> _Problems to solve_:
1. Decide whether each statement agrees with the column passage below, answering yes or no and quoting the words of the passage that settle it. (a) The writer and the editor agreed that Thursday was the best day to upload the columns. (b) The writer always keeps the column within the agreed 1,000 words. (c) The writer finds most of the earlier Utah Statesman columns very good.
2. Carry the column passage below forward from its final sentence.

> _Selected passage_:
--*--
There is no particular reason why I am sharing this anecdote with you. It is just kind of what I do. I share amusing anecdotes in this column. I often like to start my weekly essays with analogies or metaphors as a way to connect myself, or events in history, with the main thesis of my piece…regardless if I actually have a point to make.
There is a certain flare to constructing a column in that fashion that I find appealing. Whatever the subject of each treatise, I want to offer a story that reads better than an eighth grader’s book report. I will let those who have indulged themselves in my columns over these past few years tell me whether I have succeeded in being entertaining and informative. I am excessively critical of my work. My bias clouds how I see myself.
What brings me to share these thoughts with you on this day is that I never really have offered a mission statement to what my column is supposed to represent. When I scribed a weekly column for the Utah Statesman during my final semester as a student at USU, there was a mission. That offering was to be about what it was like to be a college student in my late 30’s. I recently went back and looked at some of those columns. Some of them are very good. Most of them are, in my opinion, bland and undisciplined.
When I originally proposed this column to Eric Frandsen, Cachevalleydaily.com’s editor, we did not get into any specifics into what this weekly think piece would contain. Outside of agreeing that Thursday was the best day to upload the columns, it pretty much was something that we would develop in time.
We did agree that the column would be approximately 1,000 words long. That is a soft limit I have broken on many occasions. This goes to back to my style of writing. I have a hard time getting from A to B by the shortest possible path. I like to start with a story that ties in with what I wish to convey. I construct prose as if I am talking to you—and I talk a lot. There is a word in the dictionary for this: Magniloquent.
This column is the epitome of quid pro quo. CVD gets content and I get a portfolio of columns to offer if I ever sought a position where writing is an essential skill.
--*--
> _Data to examine_:

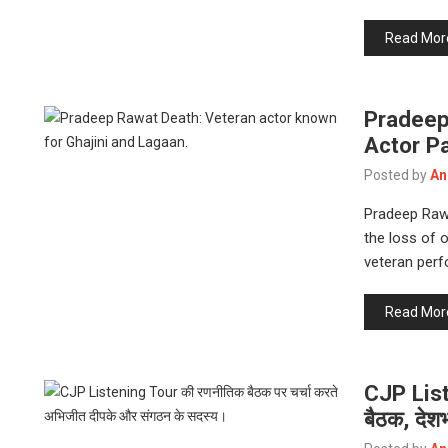
Read Mor
Pradeep
Actor P
Posted by
An
Pradeep Rawa
the loss of 
veteran perf
Read Mor
CJP List
बैठक, देशभ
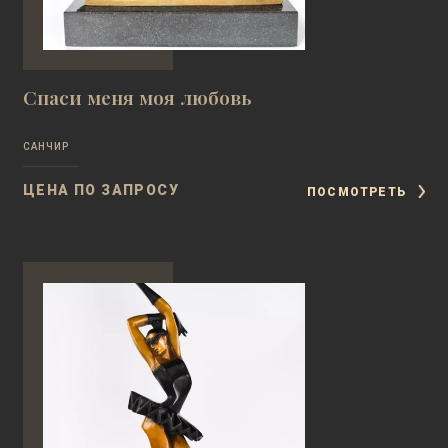
Спаси меня моя любовь
САНЧИР
ЦЕНА ПО ЗАПРОСУ
ПОСМОТРЕТЬ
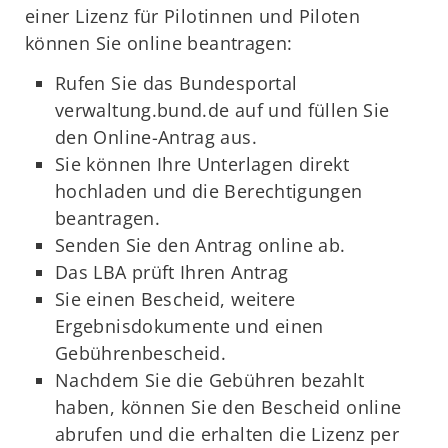
einer Lizenz für Pilotinnen und Piloten
können Sie online beantragen:
Rufen Sie das Bundesportal
verwaltung.bund.de auf und füllen Sie
den Online-Antrag aus.
Sie können Ihre Unterlagen direkt
hochladen und die Berechtigungen
beantragen.
Senden Sie den Antrag online ab.
Das LBA prüft Ihren Antrag
Sie einen Bescheid, weitere
Ergebnisdokumente und einen
Gebührenbescheid.
Nachdem Sie die Gebühren bezahlt
haben, können Sie den Bescheid online
abrufen und die erhalten die Lizenz per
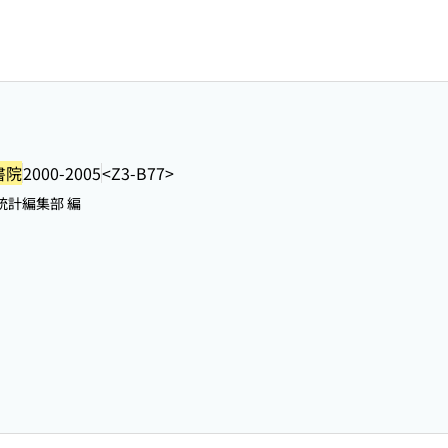
書院
2000-2005
<Z3-B77>
統計編集部 編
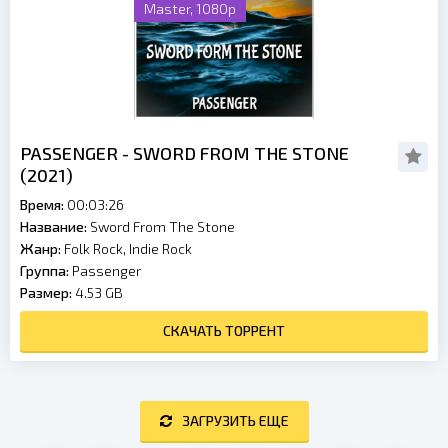
Master, 1080p
PASSENGER - SWORD FROM THE STONE
(2021)
Время:
00:03:26
Название:
Sword From The Stone
Жанр:
Folk Rock, Indie Rock
Группа:
Passenger
Размер:
4.53 GB
СКАЧАТЬ ТОРРЕНТ
ЗАГРУЗИТЬ ЕЩЕ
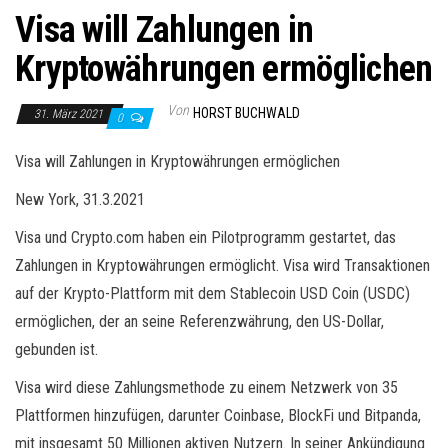
Visa will Zahlungen in
Kryptowährungen ermöglichen
Von
HORST BUCHWALD
31. März 2021
0
Visa will Zahlungen in Kryptowährungen ermöglichen
New York, 31.3.2021
Visa und Crypto.com haben ein Pilotprogramm gestartet, das
Zahlungen in Kryptowährungen ermöglicht. Visa wird Transaktionen
auf der Krypto-Plattform mit dem Stablecoin USD Coin (USDC)
ermöglichen, der an seine Referenzwährung, den US-Dollar,
gebunden ist.
Visa wird diese Zahlungsmethode zu einem Netzwerk von 35
Plattformen hinzufügen, darunter Coinbase, BlockFi und Bitpanda,
mit insgesamt 50 Millionen aktiven Nutzern. In seiner Ankündigung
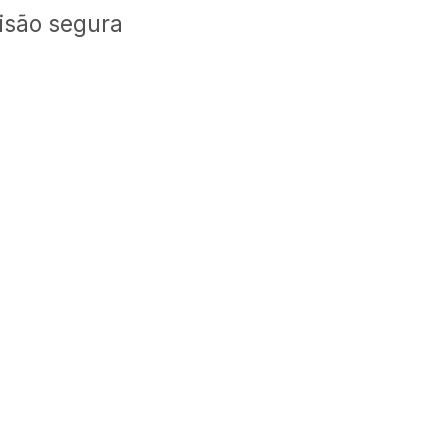
isão segura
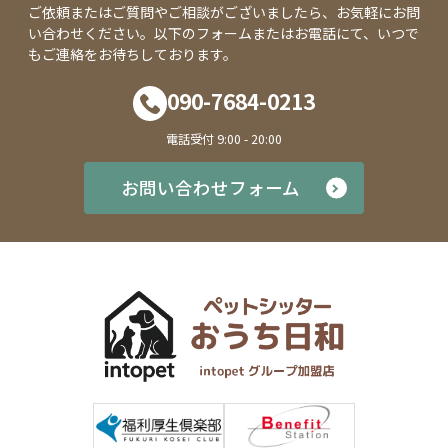
ご依頼またはご質問やご相談がございましたら、お気軽にお問
い合わせください。以下のフォームまたはお電話にて、いつで
もご連絡をお待ちしております。
090-7684-0213
電話受付 9:00 - 20:00
お問い合わせフォーム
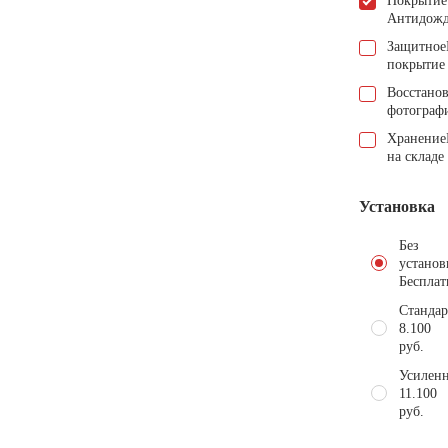
Покрытие
Антидож
Защитное
покрытие
Восстано
фотограф
Хранение
на складе
Установка
Без
установ
Бесплат
Стандар
8.100
руб.
Усиленн
11.100
руб.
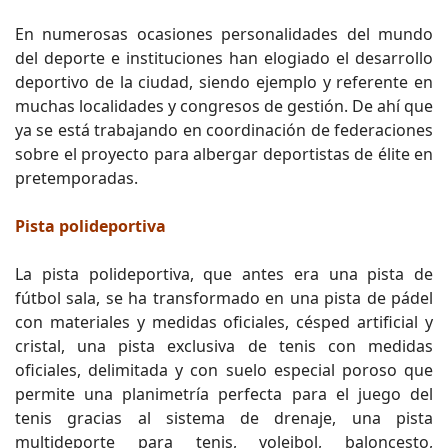
En numerosas ocasiones personalidades del mundo
del deporte e instituciones han elogiado el desarrollo
deportivo de la ciudad, siendo ejemplo y referente en
muchas localidades y congresos de gestión. De ahí que
ya se está trabajando en coordinación de federaciones
sobre el proyecto para albergar deportistas de élite en
pretemporadas.
Pista polideportiva
La pista polideportiva, que antes era una pista de
fútbol sala, se ha transformado en una pista de pádel
con materiales y medidas oficiales, césped artificial y
cristal, una pista exclusiva de tenis con medidas
oficiales, delimitada y con suelo especial poroso que
permite una planimetría perfecta para el juego del
tenis gracias al sistema de drenaje, una pista
multideporte para tenis, voleibol, baloncesto,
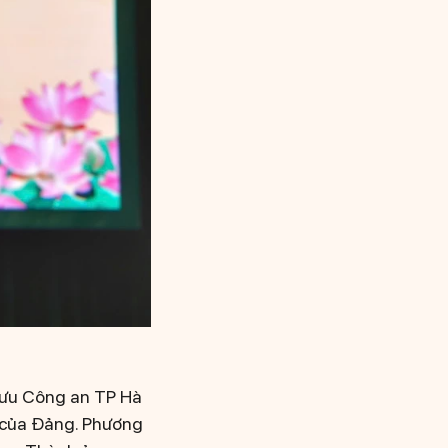
mưu Công an TP Hà
V của Đảng. Phương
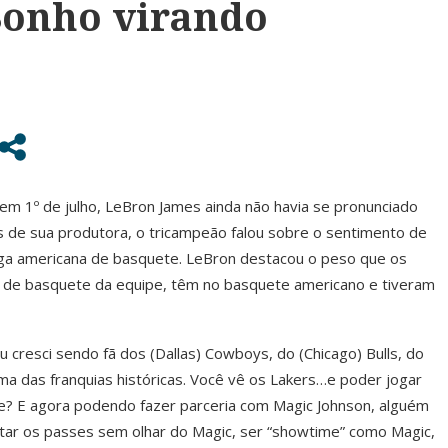
“Sonho virando
em 1º de julho, LeBron James ainda não havia se pronunciado
 de sua produtora, o tricampeão falou sobre o sentimento de
iga americana de basquete. LeBron destacou o peso que os
s de basquete da equipe, têm no basquete americano e tiveram
u cresci sendo fã dos (Dallas) Cowboys, do (Chicago) Bulls, do
a das franquias históricas. Você vê os Lakers…e poder jogar
abe? E agora podendo fazer parceria com Magic Johnson, alguém
tar os passes sem olhar do Magic, ser “showtime” como Magic,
--*--
> _Exercise answers_:
1.
(a) Yes: "Outside of agreeing that Thursday was the best day to upload the columns"
(b) No: "That is a soft limit I have broken on many occasions."
(c) No: "Most of them are, in my opinion, bland and undisciplined."

2.
It is a wonderful thing to have a forum where I can share my opinions with anyone willing to read them. It is like having Facebook or Twitter without the dirty feeling of being owned by billionaires who make money off of society’s narcissism and voyeurism.
Ahhh, I snuck in another dig at social networking! Yay!
There is a concentrated reason I incessantly lambaste this cancerous, destructive force in American society in this space. I believe Facebook, Twitter, et al is the main reason for the death of interpersonal communication in America. I think there is a corrosive tribalism in this country that was spawned by people staring at screens and not staring at the people they wish to persuade. Or, the frat boy antics of cyberbullying that is free from repercussions because the bully is far from their victims.
Last September, after a particularly embarrassing incident, I finally dumped all forms of social networking. I’m a much better person because of this.
I have been quite fortunate to have this space over the past few years. And whether this column lasts one more week, six more months or until I fall down dead at the age of 100, so long as I am here I will try to entertain my dozens of readers to the best of my ability.
One last thought.
I was asked recently what is my favorite column. It is this one.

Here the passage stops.